Thursday, October 1, 2009

Whither the Academic Library?

An address last week, reported in “Libraries of the Future” at Inside Higher Ed, has gained quite a lot of attention. Here is the lead:
NEW YORK CITY — The university library of the future will be sparsely staffed, highly decentralized, and have a physical plant consisting of little more than special collections and study areas.
For another perspective on the future of the research library, see Anne Kenney’s presentation, “Approaching an Entity Crisis: Reconceiving Research Libraries in a Multi-institutional Context,” available from OCLC’s website. Kenney talks about reducing redundancies and competition, developing uniqueness, and, through radical collaboration, finding global solutions to local needs. Promising areas for collaboration include:

  • Building collective collections prospectively and retrospectively
  • Sharing backroom functions (e.g., technical services)
  • New domains and services (e.g., data curation)
  • The power of many: exercising collective influence
A couple other trends impacting the transformation of libraries:

The buzzwords for the technology that librarians hope will allow users to rediscover their collections are "Web-scale index searching." … You expect a Google search to cast the broadest possible net. The same should apply to a library catalog, the thinking goes. That means a single entry point to the collection. The entire collection: books, articles, digital objects. Heck, why not even herbarium specimens?
This is what libraries are seeking—they haven’t found it yet.

2. On dumping paper journals, see “What to Withdraw?
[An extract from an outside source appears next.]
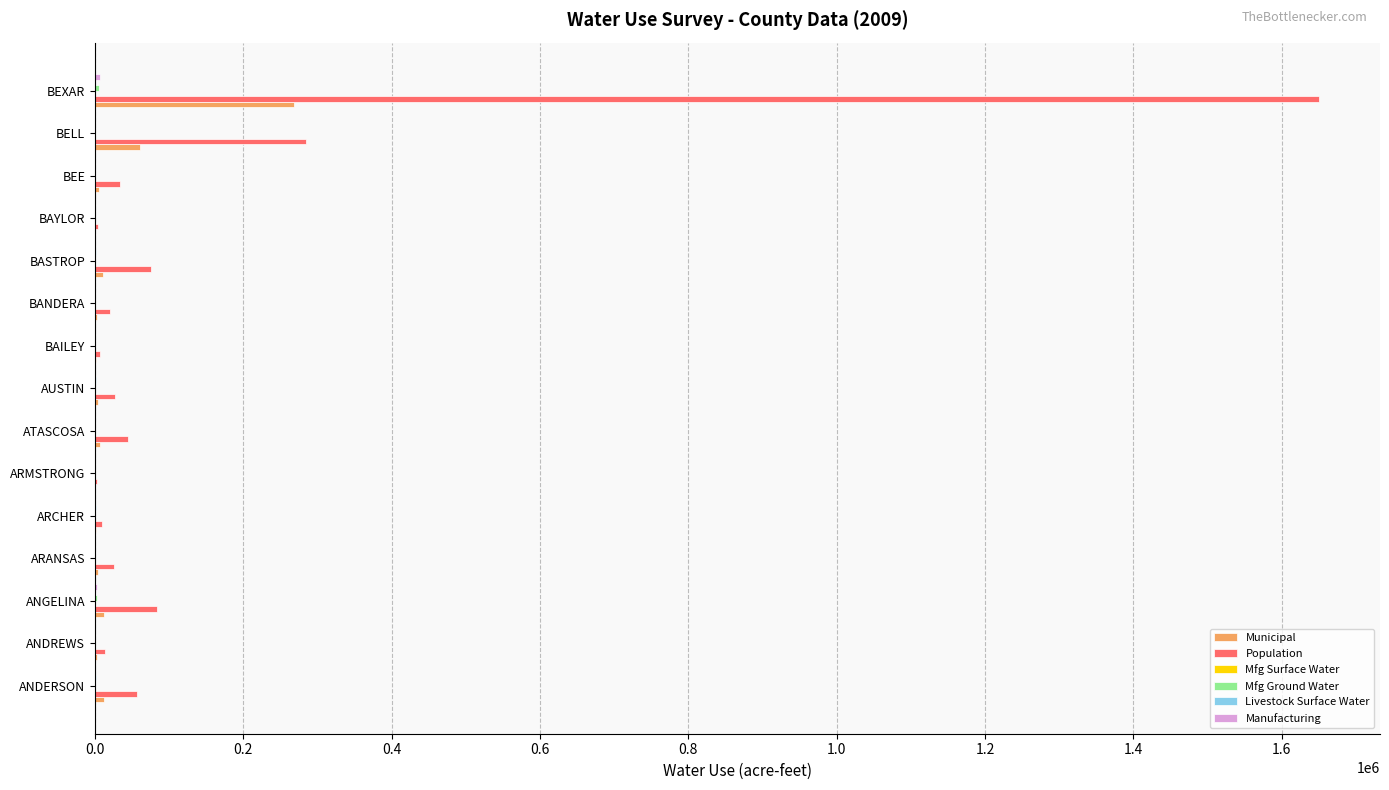

Which category has the highest value in the Municipal series?

BEXAR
Print Collections Management in the Wake of Digitization”:  
For journal collections that are available digitally, the online version provides for virtually all access needs, leaving print versions to serve a preservation role and therefore be required in far fewer numbers. Based on our analysis of community needs for print original materials, we see at least a medium-term need to maintain some level of access to print originals in the library community, although our analysis suggests in certain scenarios that long-term or perpetual preservation of many print materials may not be necessary. Consequently, certain print journals can be responsibly withdrawn today, and with concerted effort it should be possible to steadily increase the journals subject to withdrawal. On the other hand, we have also reviewed a number of situations, such as image-intensive titles and digitized version that are subject to inadequate digital preservation, in which the community will rely on print copies retained and preserved without system-wide coordination by hundreds of libraries that have long been the backbone of assured preservation and access (24).
Given that these and other trends are changing the definition of the term “library,” I was glad to see the appearance of Ken Price’s article, “Edition, Project, Database, Archive, Thematic Research Collection: What's in a Name?,” in the latest issue Digital Humanities Quarterly 3:3 (2009). Price explores how the terms used to describe the productions of digital scholarship “both clarify and obscure.” Consider, for example, the term “archive”:
In the past, an archive has referred to a collection of material objects rather than digital surrogates. This type of archive may be described in finding aids but its materials are rarely edited and annotated as a whole. In a digital environment, archive has gradually come to mean a purposeful collection of surrogates. As we know, meanings change over time, and archive in a digital context has come to suggest something that blends features of editing and archiving. To meld features of both — to have the care of treatment and annotation of an edition and the inclusiveness of an archive — is one of the tendencies of recent work in electronic editing.
The term that Price ends with is arsenal—a metaphor that has been applied to the library.

Update: For an example of radical collaboration, see this announcement about 2CUL (CUL is the acronym of both Columbia University Library and Cornell University Library):

2CUL represents a new, radical form of  collaboration that pairs two leading research libraries in a voluntary, equal  partnership,” said James G. Neal, Vice President for Information Services and  University Librarian at Columbia University. “Columbia University Libraries and Cornell University Library are committed to developing an enduring and  transformative partnership that will enable us to achieve greater efficiencies  and effectiveness and to address new challenges through combined forces.”